83

Kupikir semuanya berawal dari suatu hari penghujung musim hujan, ketika kita kebetulan duduk bersebelahan. Kita berbicara sampai orang-orang datang dan kita berjalan menuju kerumunan yang berbeda.


Mungkin juga semuanya diawali tugas yang kebetulan kita emban bersama. Meskipun saat itu kita sama-sama tidak menganggap relevan eksistensi yang lain. Tapi kurasa itu juga saat pertama kali aku berpikir kau cukup manis.

Sepertinya semesta ikut campur terlalu banyak, karena sejujurnya aku tidak ingat alasan kau tiba-tiba terlihat berbeda pada suatu hari. Tapi malam ketika kau menemaniku sepanjang perjalanan ke rumah mungkin alasan utama kau melesat ke peringkat teratas dalam daftarku. Empat mobil bisa terguling di jalanan tapi yang ada di pikiranku cuma kamu dan kamu saja.

Semuanya berlangsung cepat dan tiba-tiba saja setiap hariku diisi kamu. Akhirnya kau jadi orang yang terakhir kupikirkan sebelum terlelap dan sekaligus orang pertama yang kuingat di pagi hari.
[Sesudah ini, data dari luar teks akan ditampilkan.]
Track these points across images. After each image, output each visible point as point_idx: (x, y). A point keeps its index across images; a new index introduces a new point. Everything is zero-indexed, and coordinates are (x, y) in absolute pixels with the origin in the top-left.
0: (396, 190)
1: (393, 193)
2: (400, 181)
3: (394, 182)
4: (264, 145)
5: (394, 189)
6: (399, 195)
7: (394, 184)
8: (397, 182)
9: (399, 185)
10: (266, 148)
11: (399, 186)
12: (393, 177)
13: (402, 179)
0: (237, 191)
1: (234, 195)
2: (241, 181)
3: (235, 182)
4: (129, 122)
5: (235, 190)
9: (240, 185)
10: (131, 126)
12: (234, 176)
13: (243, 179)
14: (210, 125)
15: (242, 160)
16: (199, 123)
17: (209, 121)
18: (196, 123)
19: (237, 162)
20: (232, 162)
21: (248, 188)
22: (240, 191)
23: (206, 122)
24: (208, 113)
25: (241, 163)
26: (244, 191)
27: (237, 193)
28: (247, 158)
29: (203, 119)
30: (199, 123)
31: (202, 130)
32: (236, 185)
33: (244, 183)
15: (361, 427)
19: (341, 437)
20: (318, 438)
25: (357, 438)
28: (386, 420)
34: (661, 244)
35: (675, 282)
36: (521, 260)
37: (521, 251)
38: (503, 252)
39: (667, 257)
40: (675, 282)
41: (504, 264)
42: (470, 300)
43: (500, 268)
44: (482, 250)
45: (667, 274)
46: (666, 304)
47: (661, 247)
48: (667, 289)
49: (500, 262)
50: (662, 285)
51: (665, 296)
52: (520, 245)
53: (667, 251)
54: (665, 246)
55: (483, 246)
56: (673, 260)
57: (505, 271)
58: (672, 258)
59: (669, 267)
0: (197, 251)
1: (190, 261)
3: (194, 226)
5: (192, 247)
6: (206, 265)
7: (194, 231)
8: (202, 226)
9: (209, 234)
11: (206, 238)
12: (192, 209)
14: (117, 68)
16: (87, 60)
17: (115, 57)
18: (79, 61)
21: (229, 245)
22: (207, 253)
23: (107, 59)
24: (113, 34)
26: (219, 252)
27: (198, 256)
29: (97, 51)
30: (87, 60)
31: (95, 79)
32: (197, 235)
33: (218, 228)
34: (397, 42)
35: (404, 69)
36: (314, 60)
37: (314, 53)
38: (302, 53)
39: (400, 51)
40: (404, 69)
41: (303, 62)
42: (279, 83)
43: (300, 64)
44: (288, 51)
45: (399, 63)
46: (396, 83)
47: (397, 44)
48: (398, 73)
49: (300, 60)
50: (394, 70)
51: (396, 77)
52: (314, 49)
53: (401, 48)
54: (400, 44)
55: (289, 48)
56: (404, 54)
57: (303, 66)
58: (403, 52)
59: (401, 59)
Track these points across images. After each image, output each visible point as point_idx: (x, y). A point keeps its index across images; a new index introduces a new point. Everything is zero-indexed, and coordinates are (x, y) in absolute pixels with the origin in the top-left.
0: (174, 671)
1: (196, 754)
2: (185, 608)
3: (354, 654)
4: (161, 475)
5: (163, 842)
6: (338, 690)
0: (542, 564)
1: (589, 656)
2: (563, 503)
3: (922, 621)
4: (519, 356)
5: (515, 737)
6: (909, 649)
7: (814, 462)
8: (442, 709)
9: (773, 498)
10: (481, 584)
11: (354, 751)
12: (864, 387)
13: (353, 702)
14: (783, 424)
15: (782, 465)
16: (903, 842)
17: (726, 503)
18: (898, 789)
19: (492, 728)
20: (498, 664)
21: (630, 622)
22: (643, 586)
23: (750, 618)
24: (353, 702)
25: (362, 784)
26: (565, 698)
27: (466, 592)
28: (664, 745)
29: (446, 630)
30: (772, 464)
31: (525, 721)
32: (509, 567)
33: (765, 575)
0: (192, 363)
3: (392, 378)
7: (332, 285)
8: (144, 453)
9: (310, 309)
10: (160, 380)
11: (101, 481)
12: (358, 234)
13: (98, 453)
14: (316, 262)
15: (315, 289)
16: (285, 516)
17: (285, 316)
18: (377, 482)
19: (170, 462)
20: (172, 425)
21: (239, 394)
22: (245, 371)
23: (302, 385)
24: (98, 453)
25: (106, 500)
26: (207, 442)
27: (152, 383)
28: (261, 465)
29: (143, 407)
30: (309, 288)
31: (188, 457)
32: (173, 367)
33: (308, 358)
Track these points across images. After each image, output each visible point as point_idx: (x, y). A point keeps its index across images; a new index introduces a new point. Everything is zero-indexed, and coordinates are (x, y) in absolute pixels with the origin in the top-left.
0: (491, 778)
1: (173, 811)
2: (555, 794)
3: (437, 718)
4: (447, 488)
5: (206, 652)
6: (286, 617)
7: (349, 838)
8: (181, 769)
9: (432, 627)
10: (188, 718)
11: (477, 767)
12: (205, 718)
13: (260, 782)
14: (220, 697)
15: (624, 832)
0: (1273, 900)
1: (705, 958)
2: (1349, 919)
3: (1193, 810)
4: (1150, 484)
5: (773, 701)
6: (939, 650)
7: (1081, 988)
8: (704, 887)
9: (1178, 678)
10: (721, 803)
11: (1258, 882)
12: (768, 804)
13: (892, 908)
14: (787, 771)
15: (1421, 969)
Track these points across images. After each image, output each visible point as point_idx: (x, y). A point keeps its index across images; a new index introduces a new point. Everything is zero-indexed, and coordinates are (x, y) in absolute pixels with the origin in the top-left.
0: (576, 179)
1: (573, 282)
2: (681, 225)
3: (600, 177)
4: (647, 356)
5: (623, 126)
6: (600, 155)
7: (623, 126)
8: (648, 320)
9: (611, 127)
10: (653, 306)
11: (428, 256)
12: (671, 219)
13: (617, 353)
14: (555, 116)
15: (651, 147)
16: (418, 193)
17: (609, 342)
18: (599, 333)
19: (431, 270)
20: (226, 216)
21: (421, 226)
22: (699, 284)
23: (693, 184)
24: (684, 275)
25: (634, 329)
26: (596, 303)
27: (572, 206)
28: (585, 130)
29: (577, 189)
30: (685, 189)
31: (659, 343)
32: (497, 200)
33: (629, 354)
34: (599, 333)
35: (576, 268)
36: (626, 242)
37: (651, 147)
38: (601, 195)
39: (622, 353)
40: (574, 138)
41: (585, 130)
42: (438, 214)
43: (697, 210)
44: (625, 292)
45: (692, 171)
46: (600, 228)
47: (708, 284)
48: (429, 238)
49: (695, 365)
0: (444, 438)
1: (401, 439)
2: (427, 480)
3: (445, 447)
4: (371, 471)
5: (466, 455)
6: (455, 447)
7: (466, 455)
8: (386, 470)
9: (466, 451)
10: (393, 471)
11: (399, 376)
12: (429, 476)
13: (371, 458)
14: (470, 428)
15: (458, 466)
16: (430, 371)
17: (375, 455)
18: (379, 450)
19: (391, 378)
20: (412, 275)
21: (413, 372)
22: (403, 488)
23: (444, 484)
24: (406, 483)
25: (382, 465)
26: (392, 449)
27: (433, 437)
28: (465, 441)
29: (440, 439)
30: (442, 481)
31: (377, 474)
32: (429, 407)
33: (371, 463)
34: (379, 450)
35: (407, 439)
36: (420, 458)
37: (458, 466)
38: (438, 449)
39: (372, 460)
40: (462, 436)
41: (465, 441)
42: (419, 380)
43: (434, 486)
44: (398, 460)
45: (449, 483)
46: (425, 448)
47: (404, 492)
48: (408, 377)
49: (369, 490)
Sepertinya semesta ikut campur terlalu dalam, karena aku tidak pernah punya keinginan untuk bergantung pada orang lain. Tapi di sinilah aku sekarang, memegang telepon dan berharap kau akan mengirimkan pesan pendek yang bisa membuatku tersenyum seperti orang bodoh. Tiap hari seperti orang linglung aku menantikan cukup satu kalimat saja, uring-uringan sampai akhirnya tertidur ketika kau bersikap seperti telah melupakan eksistensiku.

Aku bergantung padamu sedemikiannya hingga aku merasa seperti Ophelia yang ditinggalkan Hamlet dalam adegan Nunnery.


Semesta ikut campur terlalu banyak sampai aku menyerah dalam arusnya. Terserah kau bawa kemana, aku akan ikut di belakangmu.